Can Brussels sprouts cause stomach pain?

While some individuals may experience stomach pain or discomfort after consuming Brussels sprouts, it varies from person to person. Factors such as individual tolerance and cooking methods can influence the likelihood of stomach pain.

How can I reduce gas from eating Brussels sprouts?

To minimize gas production, try cooking Brussels sprouts thoroughly, chewing them thoroughly. Consuming them in moderation, do not eat Brussels sprouts every day. These practices can help break down the sulfur compounds and reduce the risk of excessive gas.

Are cooked Brussels sprouts easier to digest?

Yes, cooking Brussels sprouts can make them easier to digest. Cooking helps break down complex fibers and sulfur compounds, making them more tolerable for some individuals.

Can Brussels sprouts cause constipation?

On the contrary, Brussels sprouts are high in dietary fiber, which promotes regular bowel movements and helps prevent constipation. However, individual responses may vary.

Are there any substitutes for Brussels sprouts that are easier on digestion?

If you find Brussels sprouts challenging to digest, you can try substituting them with other cruciferous vegetables such as broccoli, cauliflower, or kale. These vegetables offer similar health benefits and may be better tolerated.

Should I avoid Brussels sprouts altogether if I experience digestive issues after eating them?
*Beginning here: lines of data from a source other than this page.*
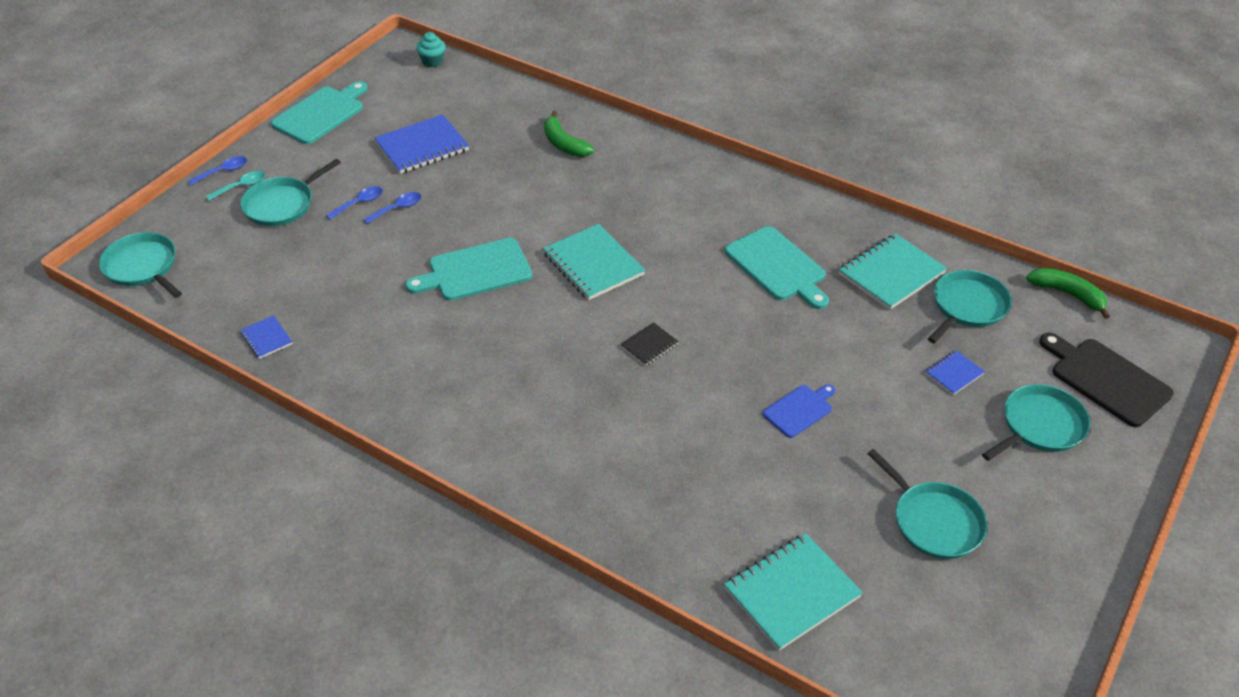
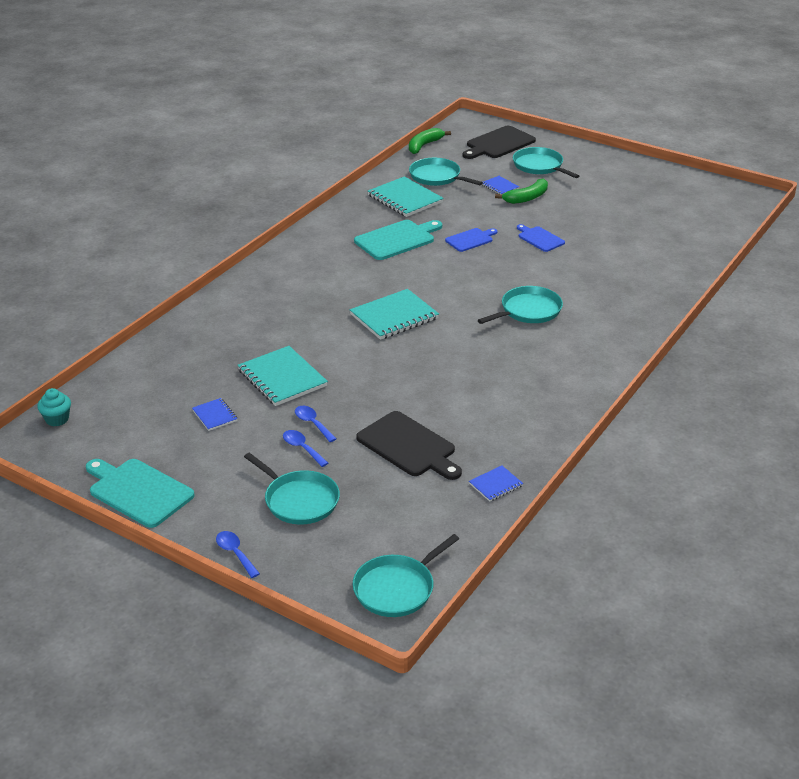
camera: 90 degrees left, 10 degrees down
turquoise spoon [205,171,265,201] -> none
blue notebook [374,114,469,174] -> blue notebook [192,398,238,431], size x0.51
turquoise cutting board [405,238,532,301] -> none
green banana [544,111,594,157] -> green banana moved to [495,179,548,204]
black notebook [620,322,679,366] -> none
turquoise notebook [724,533,863,651] -> turquoise notebook moved to [238,346,328,406]
turquoise pan [867,449,988,559] -> turquoise pan moved to [478,286,563,324]
none -> black cutting board [356,411,462,480]
none -> blue cutting board [445,228,497,252]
While digestive issues may occur in some individuals, it’s not necessary to completely avoid Brussels sprouts unless they cause severe discomfort. Experiment with cooking methods, portion sizes, and consuming them alongside other foods to find what works best for you.

Are the digestive issues caused by Brussels sprouts the same for everyone?

No, the digestive response to Brussels sprouts can vary from person to person. Factors such as individual tolerance, gut microbiota composition, and overall diet play a role in how Brussels sprouts affect each individual.